Senate Majority Leader Mitch McConnell, R-Ky., has indicated the chamber may not receive articles until a day before the Biden inauguration at the earliest. The Senate has to start a trial shortly after the House transmits articles.
"If he won't resign and Vice President Pence and the Cabinet won't invoke the 25th Amendment, he will be impeached by the House. And as law requires, tried by the Senate," Minority Leader Chuck Schumer, a New York Democrat, told reporters in New York on Tuesday. He will become majority leader when Senators-elect Raphael Warnock and Jon Ossoff from Georgia are sworn in later this month.

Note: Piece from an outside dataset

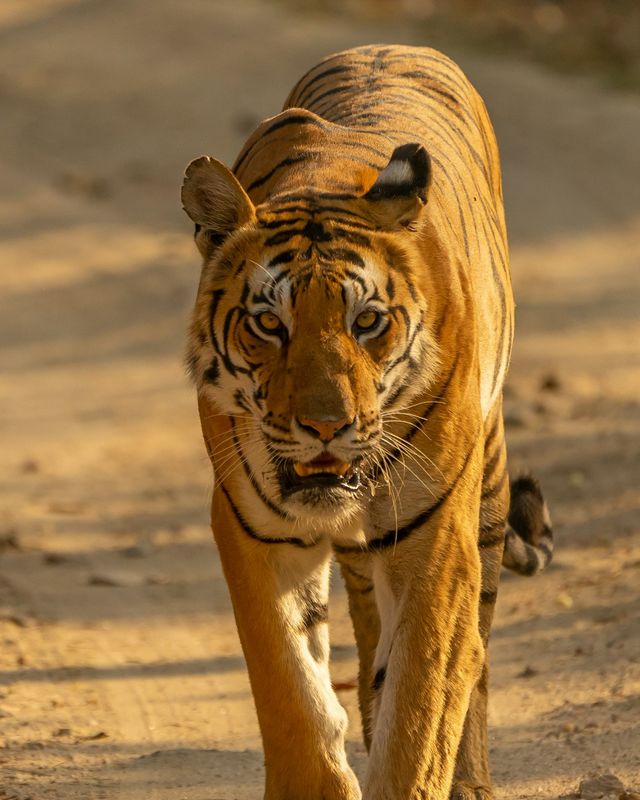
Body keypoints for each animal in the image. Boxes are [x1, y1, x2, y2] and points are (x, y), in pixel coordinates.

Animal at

Schumer contended that Senate Majority Leader Mitch McConnell, R-Ky., could call back the Senate for a swift trial using emergency powers.
Hoyer signaled Monday that he wants to send impeachment measures to the Senate immediately after the House acts. Pelosi did not answer Tuesday when asked when the House would transmit articles to the Senate.
"That is not something I will be discussing right now as you can imagine. Take it one step at a time," she told reporters at the Capitol.
Biden on Monday floated the possibility of the Senate spending half of its day on impeachment and the remainder filling out the executive branch.
If Trump is convicted at the impeachment trial, he would be barred from holding elective office and could lose perks given to former presidents.